Source text
———

CREATE TABLE "PROP_ADDRESS"
( "BISUNIQUEID" NUMBER(16,0), "OCC_ID" NUMBER(16,0), "REFERENCE" NUMBER(16,0), "STREET1" NVARCHAR2(50),
"STREET2" NVARCHAR2(30), "LOCALITY" NVARCHAR2(30), "TOWN" NVARCHAR2(30), "COUNTY" NVARCHAR2(30),
"POST_CODE" NVARCHAR2(8), "COUNTRY" NUMBER(16,0), "MAP" NVARCHAR2(100)
)

CREATE UNIQUE INDEX "SYS_C0014196" ON "CONFIGDOMAIN1"."PROP_ADDRESS" ("BISUNIQUEID")
CREATE INDEX "IX_ADDRESS_REFERENCE" ON "CONFIGDOMAIN1"."PROP_ADDRESS" ("REFERENCE")

-- This holds addresses :) - currently has 500,000 rows

So thats the tables, all pretty basic.....

———

Dataset extract
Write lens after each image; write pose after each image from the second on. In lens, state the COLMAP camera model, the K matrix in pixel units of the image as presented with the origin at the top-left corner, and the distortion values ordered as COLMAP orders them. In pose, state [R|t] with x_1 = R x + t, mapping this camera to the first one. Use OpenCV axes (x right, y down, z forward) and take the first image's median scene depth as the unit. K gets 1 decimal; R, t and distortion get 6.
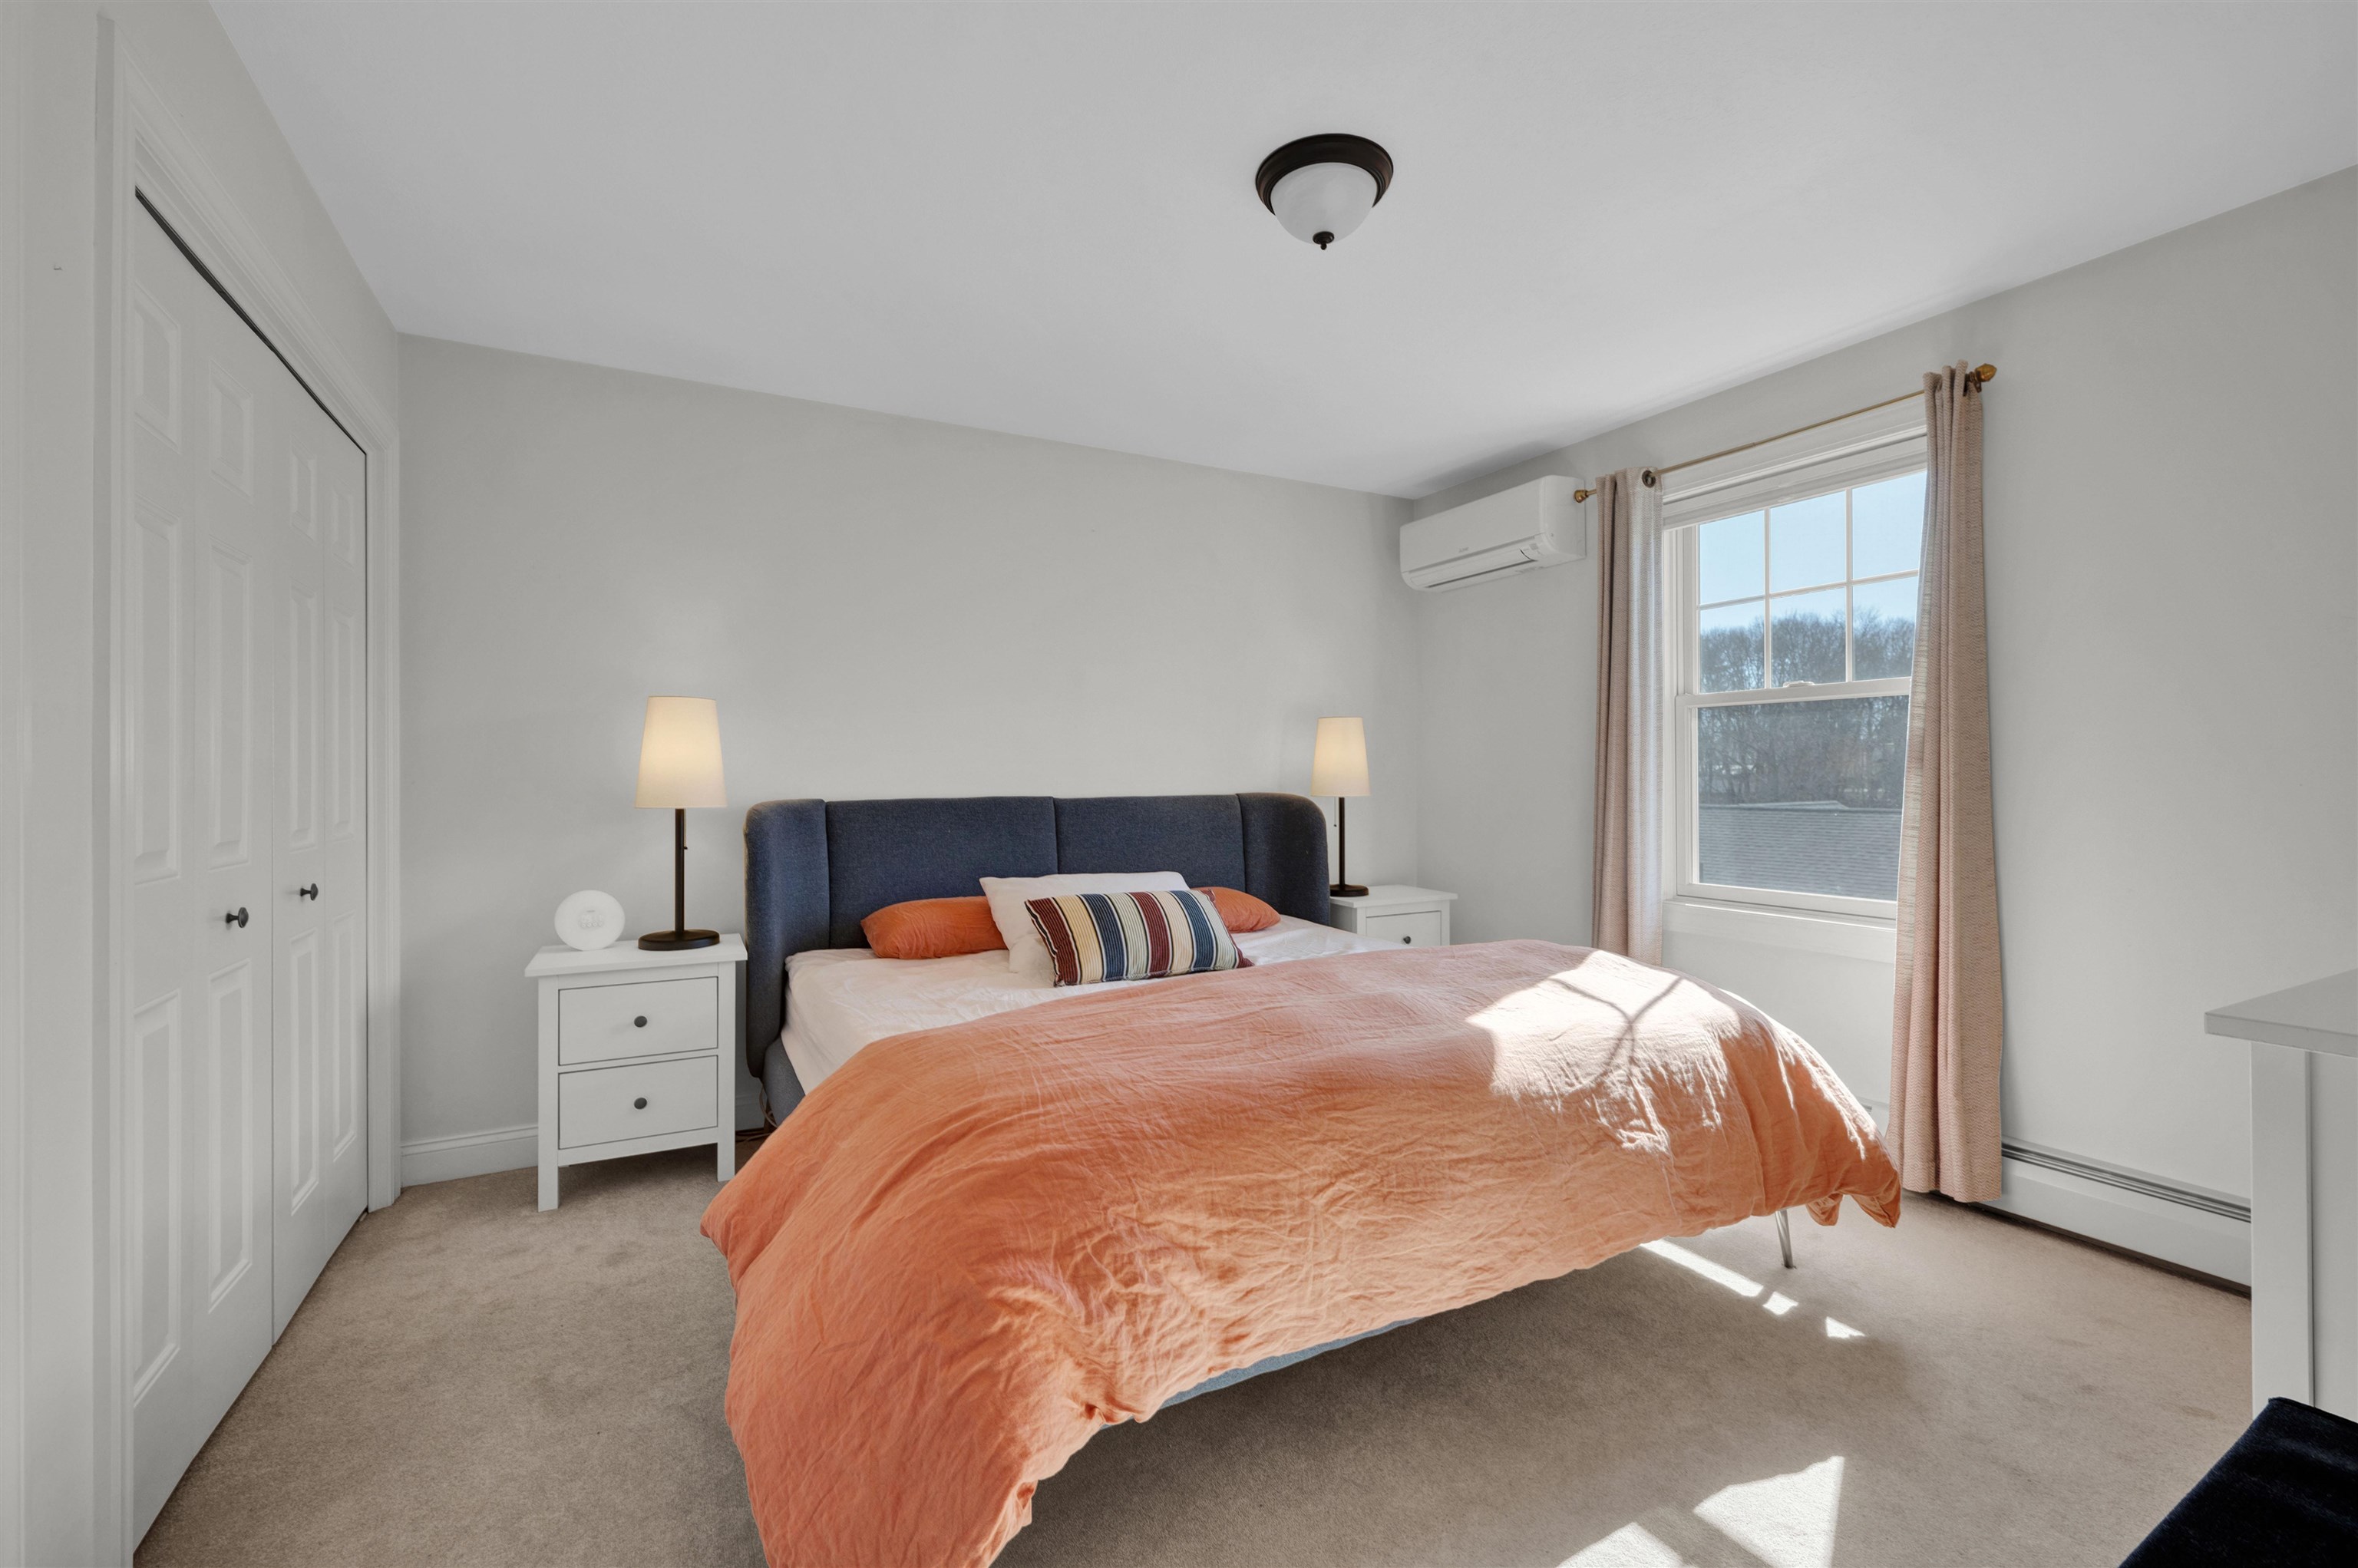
lens RADIAL K [[1011.0, 0, 1182.1], [0, 1011.0, 763.3], [0, 0, 1]] dist [-0.002615, 0.000157]
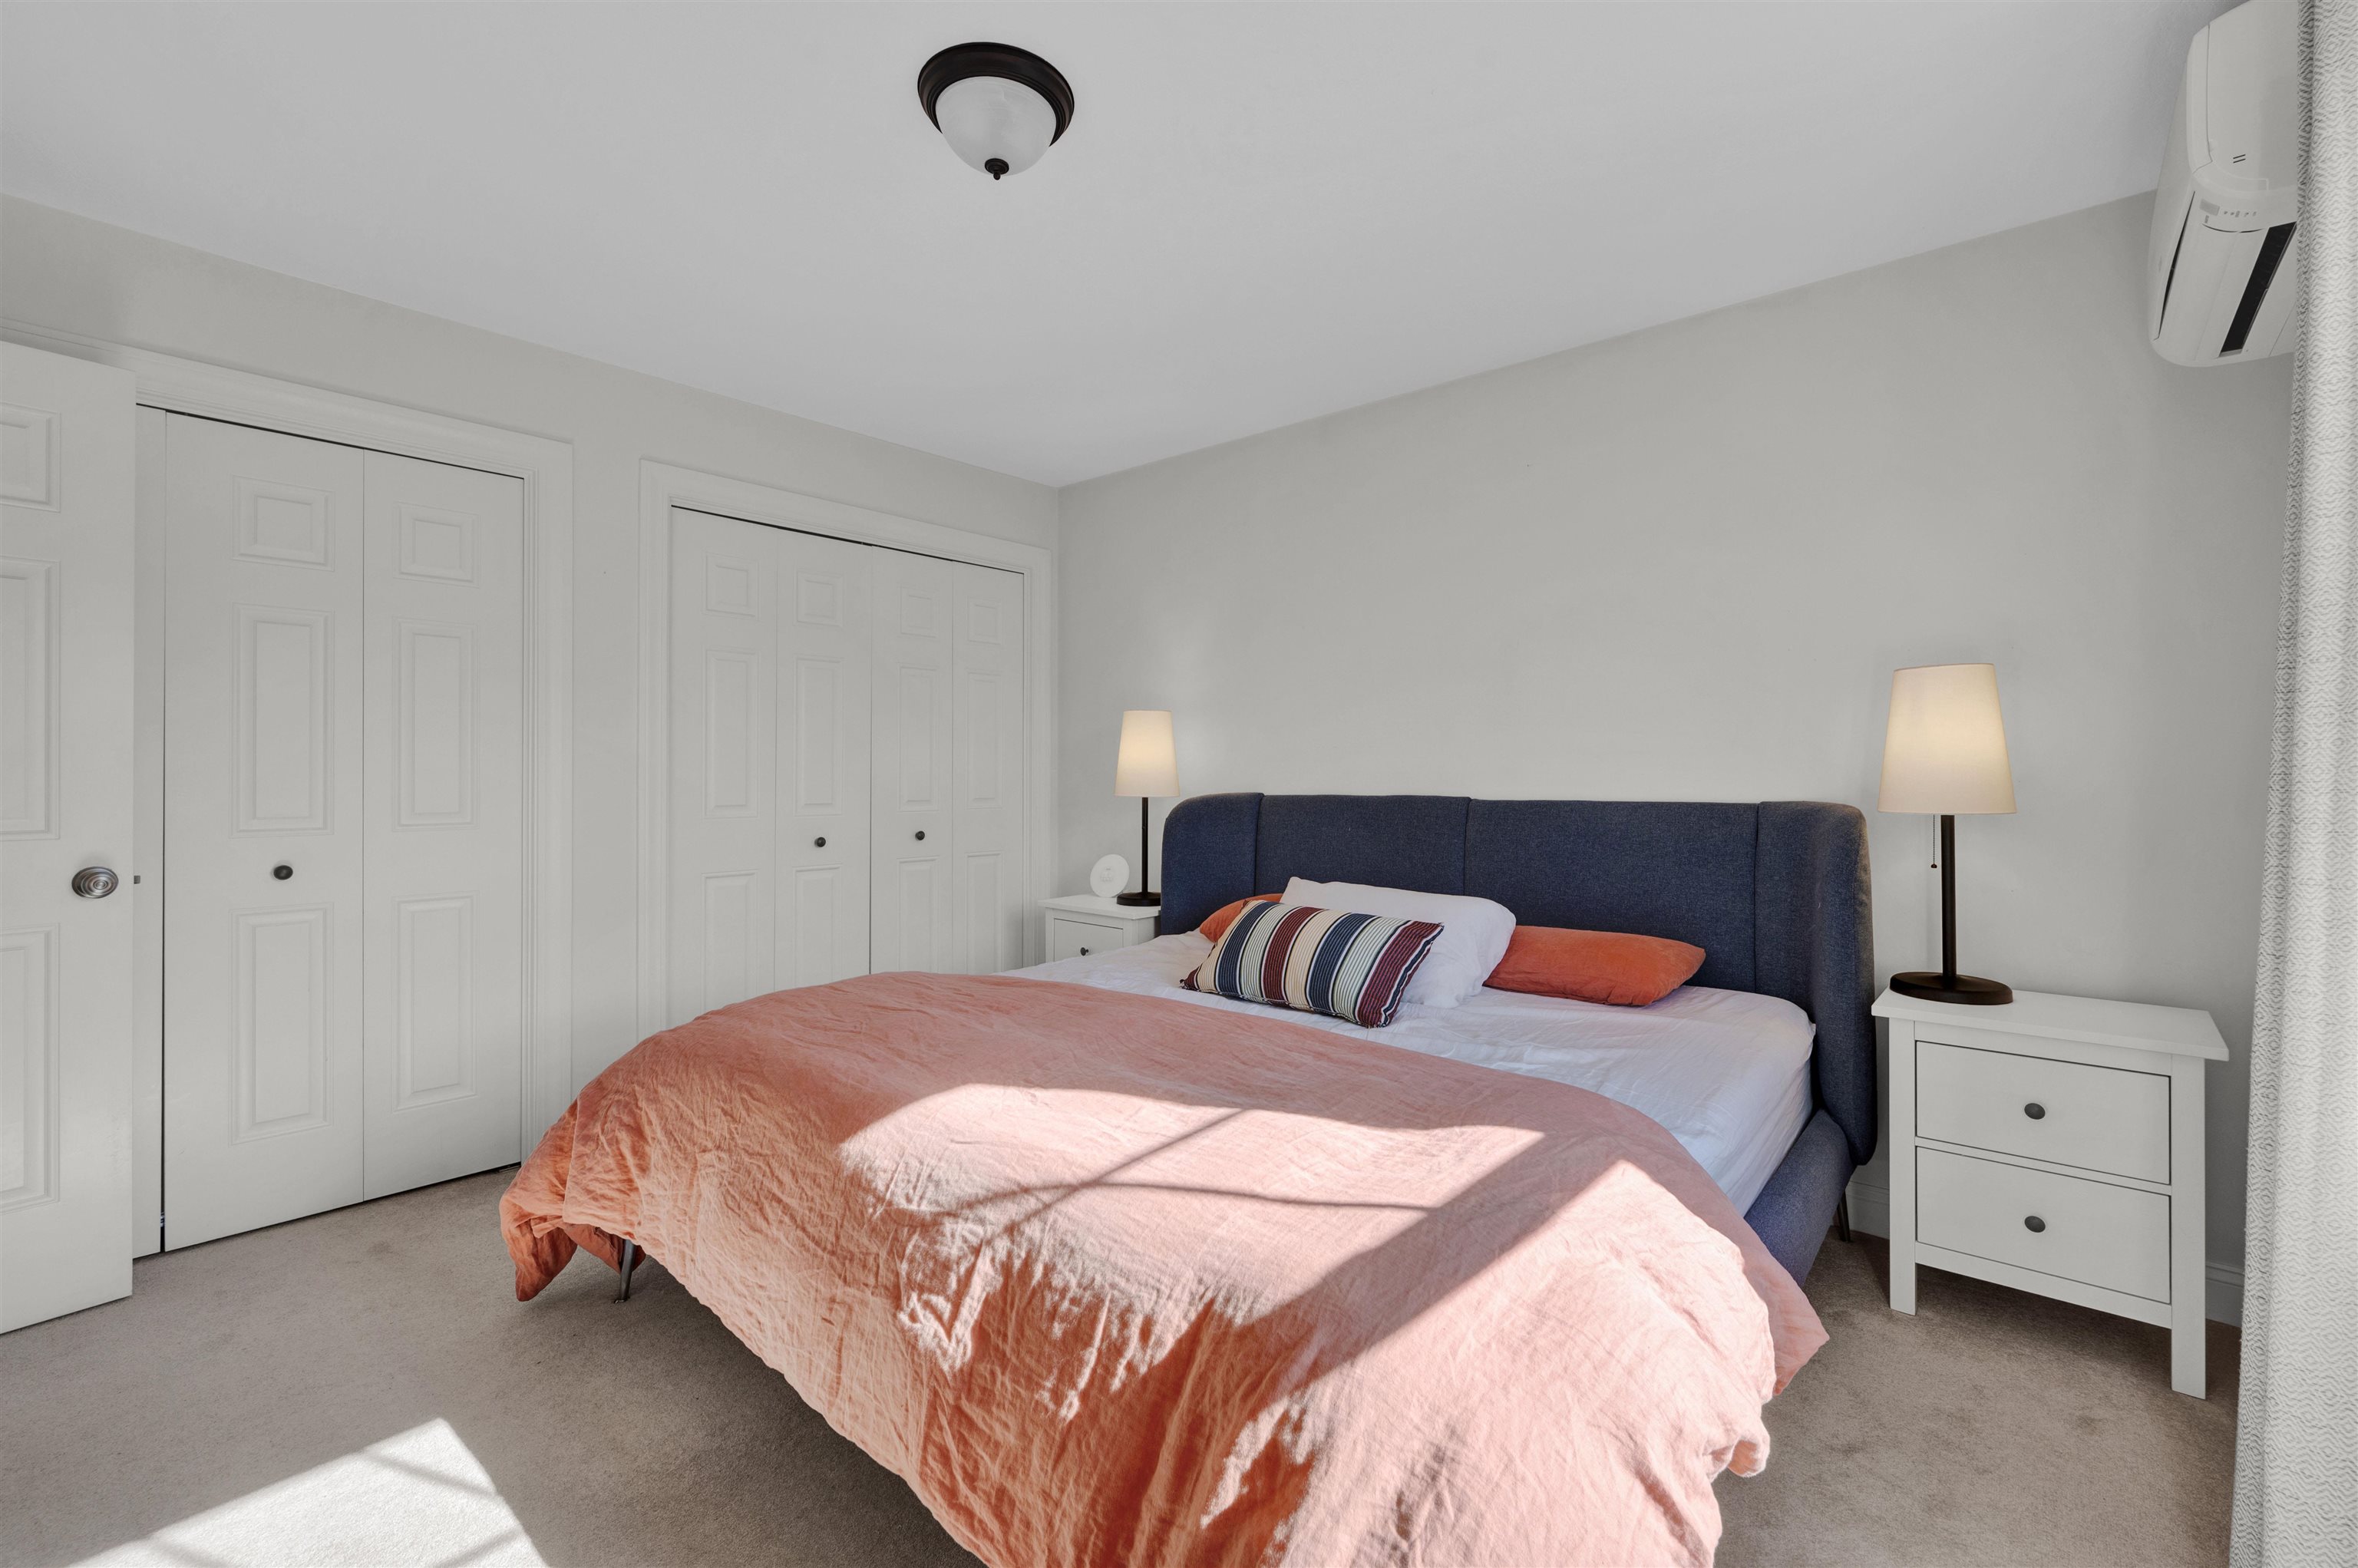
lens RADIAL K [[1011.0, 0, 1182.1], [0, 1011.0, 763.3], [0, 0, 1]] dist [-0.002615, 0.000157]
pose [[0.346094, -0.004997, -0.938186, 1.063261], [0.012419, 0.999923, -0.000744, 0.004996], [0.938117, -0.011393, 0.346130, 0.872596]]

———

Work task A
List every column in the address table excerpt that is declared as NVARCHAR2.
Work task B
Summarize the address table excerpt in two sentences.
Work task C
Pick up the address table excerpt after its last sentence and keep writing.
The listing plays no role here.

Answer space A
STREET1, STREET2, LOCALITY, TOWN, COUNTY, POST_CODE, MAP

Answer space B
The excerpt defines a PROP_ADDRESS table with numeric ID and reference columns plus text columns for address parts such as street, locality, town, county, post code and map. It creates a unique index on BISUNIQUEID and an index on REFERENCE, and a comment says the table holds addresses and currently has 500,000 rows.

Answer space C
Here is the *actual* test query im using that works fast... page of results returned in 0.017 seconds :-

select * from ( select A.*, rownum rnum from (
SELECT "ROOT"."ENTITY_ID" AS "E01ID", PROP_PERSON_GEN.FULLNAME, PROP_ADDRESS.STREET1, PROP_ADDRESS.TOWN
FROM "SEARCH_RESULTS" "ROOT"
LEFT OUTER JOIN "PROP_PERSON_GEN" "PROP_PERSON_GEN" ON "ROOT"."ENTITY_ID"="PROP_PERSON_GEN"."REFERENCE"
LEFT OUTER JOIN PROP_ADDRESS ON "ROOT"."ENTITY_ID"="PROP_ADDRESS"."REFERENCE"
WHERE "ROOT"."SEARCH_ID"=10027
AND (PROP_ADDRESS.BISUNIQUEID is null OR PROP_ADDRESS.BISUNIQUEID =
(select min(A.BISUNIQUEID) from PROP_ADDRESS A WHERE A.REFERENCE=ROOT.ENTITY_ID))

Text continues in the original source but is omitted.